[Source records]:
------------------------------------

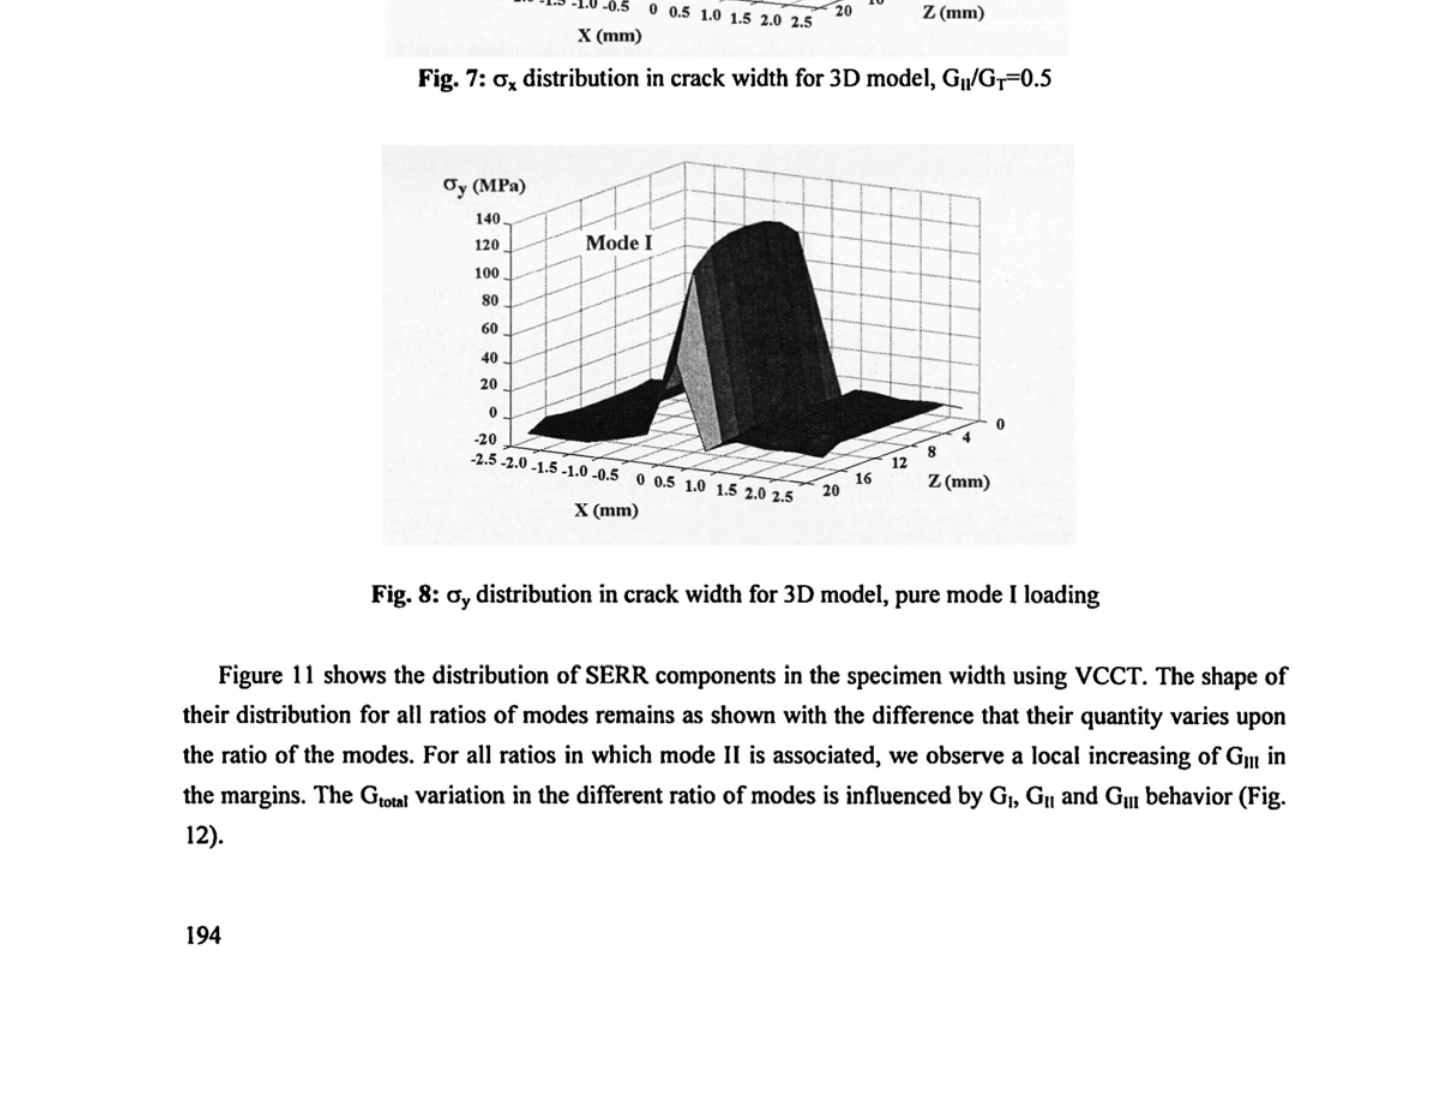
Fig. 7: σ distribution in crack width for 3D model, χ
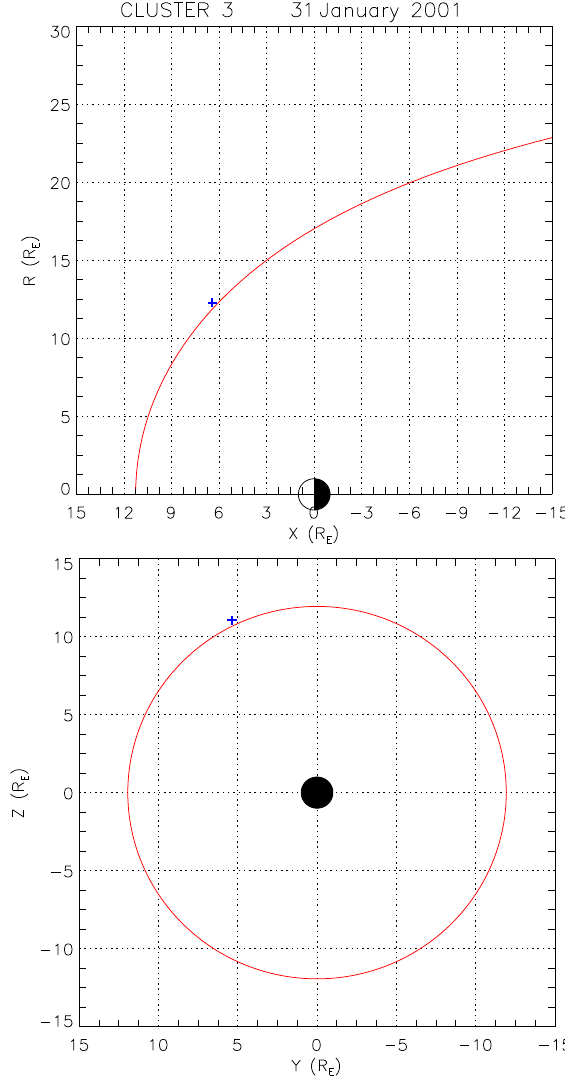
Fig. 1. Cluster location in a GSE coordinate system on 31 January 2001 around 05:45 UT. Top panel: projection in a X , R = (X 2 + Y 2 ) 1 / 2 frame. Bottom panel: projection in the ( Y , Z )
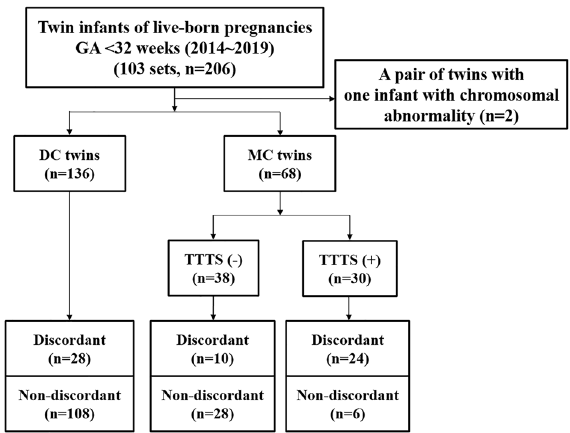
Figure 1. Flow chart of the study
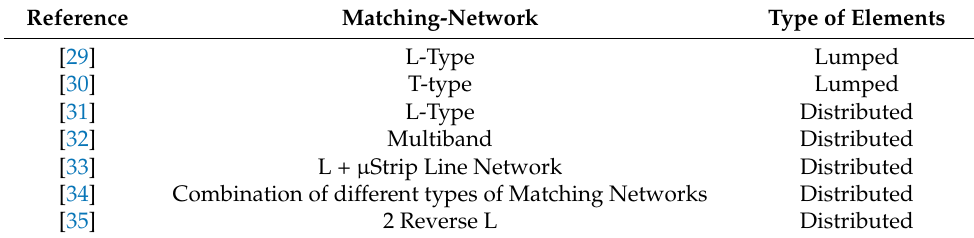
Table 2. Different types of Impedance Matching Networks.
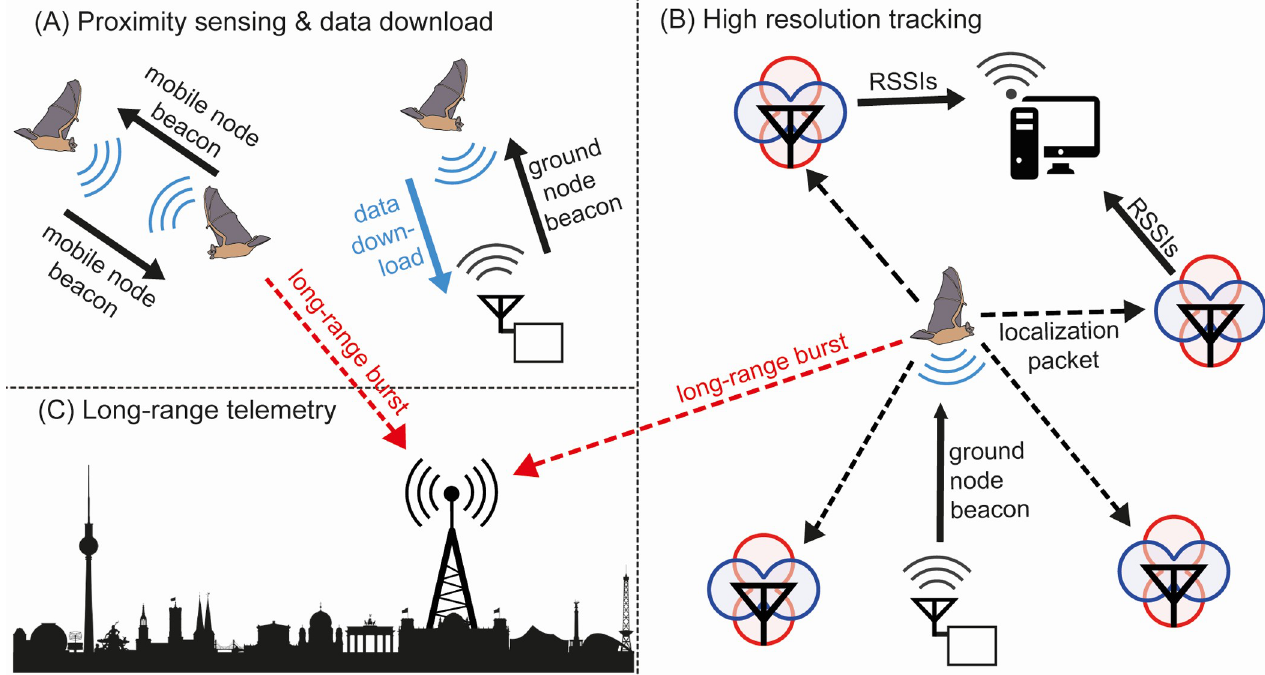
Fig 1. Wireless biologging system overview. (A) Animal-borne mobile nodes document animal-animal meetings, which are triggered by mobile-node beacons 24/7 and independently of the ground infrastructure. Each mobile node forwards its meeting data when it receives beacons from a ground node that is dedicated to downloading and storing data. (B) When a tagged animal enters a grid of localization nodes (depicted by an antenna with red/blue gain patterns), a beacon of a tracking-dedicated ground node triggers the transmission of localization packets from the mobile node to the localization nodes. RSSIs of the impinging localization packets are then sent from the localization nodes to a work station via a WLAN. (C) Long-range bursts, which contain encoded sensor data, are received by long-range receivers. Long-range telemetry enables data transmission over distances of several kilometers at a low data rate. RSSI, received signal strength indicator; WLAN, wireless local area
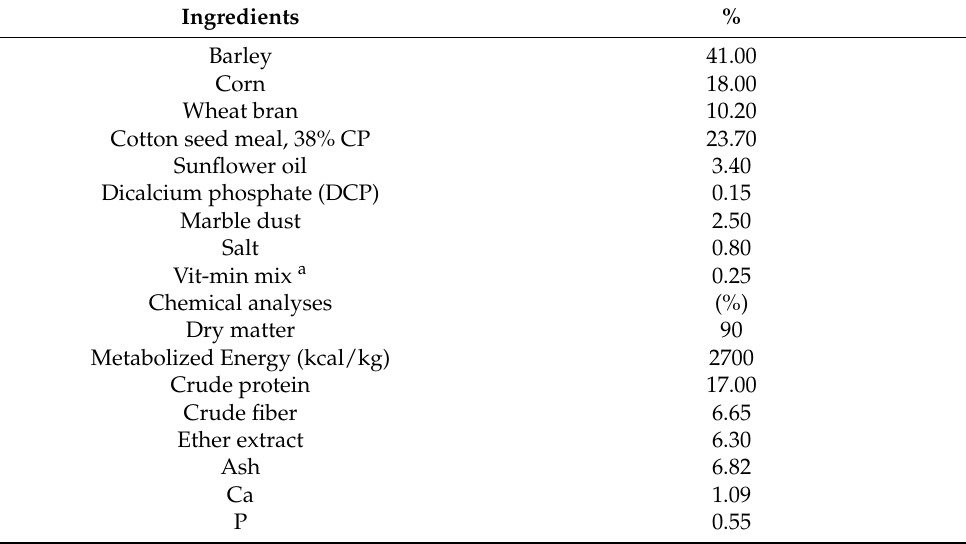
Table 1. Ingredients and chemical analysis of concentrate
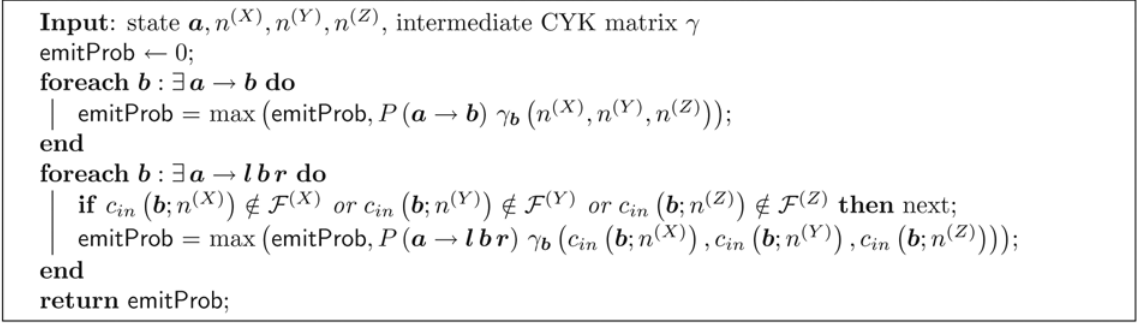
Figure 4. Algorithm 4. Subroutine calcTransEmitProb() for the CYK algorithm. a and b are ensemble states; l and r are left and right terminal emissions.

------------------------------------

[YOUR GOAL]:
Copy out each line of the data where the string "Table" appears.

[ANSWER FOR THIS EXERCISE]:
Table 2. Different types of Impedance Matching Networks.
Table 1. Ingredients and chemical analysis of concentrate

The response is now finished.